Agency isn’t just important for adults, but also for children to develop. Students have been through a lot of changes over the last three years and most of them adapted quite well. Some did not do well with the challenges and the constant changes. What do you think makes the difference, between a student who is resilient and adapts quickly and those that become more needy and less capable? Is it fear of failure, lack of confidence, or learned helplessness that interferes with a child’s development of agency?

Opportunities to problem solve and figure out what steps to take next have been replaced with the answers and solutions in order to save time (Ex. Study guides instead of study skills). Think about it, when was the last time your child came to you with a problem and you told them what to do? You may have missed an opportunity to help them develop agency and confidence in their own abilities.

I was surprised to read this article that discussed the increase in a child’s anxieties when you constantly solve their problems for them or make accommodations to diminish their fears. This line jumped out at me. “Kids look to their parents to see who they are, Dr. Leibowitz notes. So, when parents reflect back to them that they are helpless in the face of anxiety, and need to be protected, that’s what kids learn to feel about themselves.” That goes for problem solving too. They question their own abilities and instead rely on a parent or teacher to “save” them.

Learning is a Process

  • It takes time
  • Start small and scaffold with help
  • Focus on the process not the outcome
  • Allow choices – develops ownership
  • Self-reflection leads to metacognition
  • Growth mindset (capable with effort)
  • Leads to self-efficacy (belief in your abilities)
  • Which then leads to agency – knowing you can impact your life through the decisions and choices you make

Encouraging your children to problem solve with your help and building on their confidence develops agency. Isn’t the goal to raise lifelong learners with the confidence to handle anything that comes their way (depending on age of course)?
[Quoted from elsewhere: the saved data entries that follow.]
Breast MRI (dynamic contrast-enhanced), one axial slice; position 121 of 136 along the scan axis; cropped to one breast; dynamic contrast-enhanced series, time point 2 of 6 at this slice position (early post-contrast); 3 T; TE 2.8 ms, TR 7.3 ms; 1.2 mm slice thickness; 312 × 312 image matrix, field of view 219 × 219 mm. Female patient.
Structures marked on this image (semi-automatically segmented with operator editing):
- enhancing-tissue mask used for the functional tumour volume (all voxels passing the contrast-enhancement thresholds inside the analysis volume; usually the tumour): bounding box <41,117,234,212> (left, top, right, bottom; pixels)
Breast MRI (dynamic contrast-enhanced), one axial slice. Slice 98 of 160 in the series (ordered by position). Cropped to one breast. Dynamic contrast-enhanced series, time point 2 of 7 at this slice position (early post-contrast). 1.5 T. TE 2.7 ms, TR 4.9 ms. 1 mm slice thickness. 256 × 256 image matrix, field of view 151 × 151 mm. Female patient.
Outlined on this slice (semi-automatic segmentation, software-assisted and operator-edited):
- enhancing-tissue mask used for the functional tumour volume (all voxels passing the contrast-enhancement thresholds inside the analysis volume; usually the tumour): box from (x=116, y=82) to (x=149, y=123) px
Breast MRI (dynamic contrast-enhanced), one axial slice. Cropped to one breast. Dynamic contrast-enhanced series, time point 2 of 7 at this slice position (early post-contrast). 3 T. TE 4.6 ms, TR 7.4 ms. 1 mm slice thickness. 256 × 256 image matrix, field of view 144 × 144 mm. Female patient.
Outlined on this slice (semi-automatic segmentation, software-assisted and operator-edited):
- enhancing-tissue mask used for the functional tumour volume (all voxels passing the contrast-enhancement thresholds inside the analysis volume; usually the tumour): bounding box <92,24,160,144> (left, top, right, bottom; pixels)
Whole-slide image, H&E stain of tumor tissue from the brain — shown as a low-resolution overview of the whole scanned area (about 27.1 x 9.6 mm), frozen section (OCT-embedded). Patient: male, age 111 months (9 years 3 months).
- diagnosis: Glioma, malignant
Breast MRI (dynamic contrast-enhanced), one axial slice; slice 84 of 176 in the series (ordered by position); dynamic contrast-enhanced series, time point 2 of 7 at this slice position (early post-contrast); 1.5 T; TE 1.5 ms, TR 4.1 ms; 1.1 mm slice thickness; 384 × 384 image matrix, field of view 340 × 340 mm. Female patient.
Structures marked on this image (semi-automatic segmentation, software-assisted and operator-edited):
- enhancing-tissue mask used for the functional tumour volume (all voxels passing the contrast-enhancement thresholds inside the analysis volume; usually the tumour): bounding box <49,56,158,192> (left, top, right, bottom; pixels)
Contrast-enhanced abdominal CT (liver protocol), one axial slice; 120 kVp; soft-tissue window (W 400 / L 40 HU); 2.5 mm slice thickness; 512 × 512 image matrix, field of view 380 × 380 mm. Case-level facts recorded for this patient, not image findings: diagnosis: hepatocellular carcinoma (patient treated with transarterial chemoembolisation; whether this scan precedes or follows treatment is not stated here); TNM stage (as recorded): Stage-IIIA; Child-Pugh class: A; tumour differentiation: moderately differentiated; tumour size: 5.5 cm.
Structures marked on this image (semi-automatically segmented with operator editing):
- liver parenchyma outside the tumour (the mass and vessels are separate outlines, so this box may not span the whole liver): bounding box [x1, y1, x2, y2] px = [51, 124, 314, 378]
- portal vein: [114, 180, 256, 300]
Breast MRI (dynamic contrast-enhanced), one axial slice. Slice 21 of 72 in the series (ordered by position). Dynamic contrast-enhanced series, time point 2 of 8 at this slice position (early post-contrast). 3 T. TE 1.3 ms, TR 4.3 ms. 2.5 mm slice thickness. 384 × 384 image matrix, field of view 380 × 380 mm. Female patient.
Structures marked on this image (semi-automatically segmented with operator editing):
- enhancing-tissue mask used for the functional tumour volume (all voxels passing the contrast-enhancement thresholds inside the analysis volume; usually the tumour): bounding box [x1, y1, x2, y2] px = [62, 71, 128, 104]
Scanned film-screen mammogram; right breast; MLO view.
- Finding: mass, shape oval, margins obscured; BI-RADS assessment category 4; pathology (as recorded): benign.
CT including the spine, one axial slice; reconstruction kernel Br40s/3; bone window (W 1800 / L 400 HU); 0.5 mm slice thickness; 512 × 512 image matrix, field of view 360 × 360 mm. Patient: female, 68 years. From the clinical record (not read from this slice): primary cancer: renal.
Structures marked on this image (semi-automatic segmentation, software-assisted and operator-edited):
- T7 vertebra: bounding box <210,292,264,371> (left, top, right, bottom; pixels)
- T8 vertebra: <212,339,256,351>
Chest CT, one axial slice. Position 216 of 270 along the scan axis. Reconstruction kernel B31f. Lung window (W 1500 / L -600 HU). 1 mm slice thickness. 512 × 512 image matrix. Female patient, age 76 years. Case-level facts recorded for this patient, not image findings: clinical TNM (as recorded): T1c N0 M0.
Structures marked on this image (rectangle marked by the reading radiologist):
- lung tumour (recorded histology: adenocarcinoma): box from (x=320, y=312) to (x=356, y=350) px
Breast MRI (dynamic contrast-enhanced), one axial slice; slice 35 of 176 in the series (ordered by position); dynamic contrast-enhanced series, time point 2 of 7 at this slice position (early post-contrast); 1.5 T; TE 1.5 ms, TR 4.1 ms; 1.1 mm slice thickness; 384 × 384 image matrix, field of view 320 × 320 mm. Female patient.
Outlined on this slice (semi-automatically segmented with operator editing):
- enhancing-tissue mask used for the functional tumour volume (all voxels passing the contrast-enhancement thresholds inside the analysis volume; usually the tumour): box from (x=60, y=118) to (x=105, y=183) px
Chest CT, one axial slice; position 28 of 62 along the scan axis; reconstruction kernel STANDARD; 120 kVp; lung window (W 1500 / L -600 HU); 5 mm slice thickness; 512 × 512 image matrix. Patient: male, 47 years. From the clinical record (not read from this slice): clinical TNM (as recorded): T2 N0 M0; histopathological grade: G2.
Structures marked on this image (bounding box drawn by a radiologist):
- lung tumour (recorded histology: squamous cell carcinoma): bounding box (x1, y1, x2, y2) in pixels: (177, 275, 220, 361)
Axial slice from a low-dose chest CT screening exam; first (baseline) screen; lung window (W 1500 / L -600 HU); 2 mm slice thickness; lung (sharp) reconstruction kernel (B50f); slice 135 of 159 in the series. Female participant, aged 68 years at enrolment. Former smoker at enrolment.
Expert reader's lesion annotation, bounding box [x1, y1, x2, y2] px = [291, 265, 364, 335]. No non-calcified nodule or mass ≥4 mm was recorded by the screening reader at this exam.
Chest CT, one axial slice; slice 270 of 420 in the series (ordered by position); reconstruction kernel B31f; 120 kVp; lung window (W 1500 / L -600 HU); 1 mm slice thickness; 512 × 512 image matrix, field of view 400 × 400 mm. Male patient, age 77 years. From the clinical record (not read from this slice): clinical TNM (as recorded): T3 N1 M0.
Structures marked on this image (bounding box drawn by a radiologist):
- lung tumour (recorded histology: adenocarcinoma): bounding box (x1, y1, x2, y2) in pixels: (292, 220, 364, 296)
As an adult, you know yourself best and should keep that in mind when solving a problem or developing a strategy that will work for the way you think. We can’t always predict what success will look like so designing an “experiment” gives an opportunity to try things out without fear of failure. Make sure to think about what could get in the way of your success. Thinking about possible obstacles and then creating a plan for them, helps ensure greater success of your experiment. Each experiment provides more data (more clues as to what will work) even if you don’t get there on the first try.

Each experiment whether successful or not helps you learn more about who you are and who you want to be. It builds on your strengths and helps you find strategies you can use in other instances. This builds your “toolbox” that you can use in other situations. In the end, we don’t set the goals or do the tasks for the “fun” of crossing them off the list, we do them to show ourselves we are capable and in control of ourselves and our actions – and that develops agency.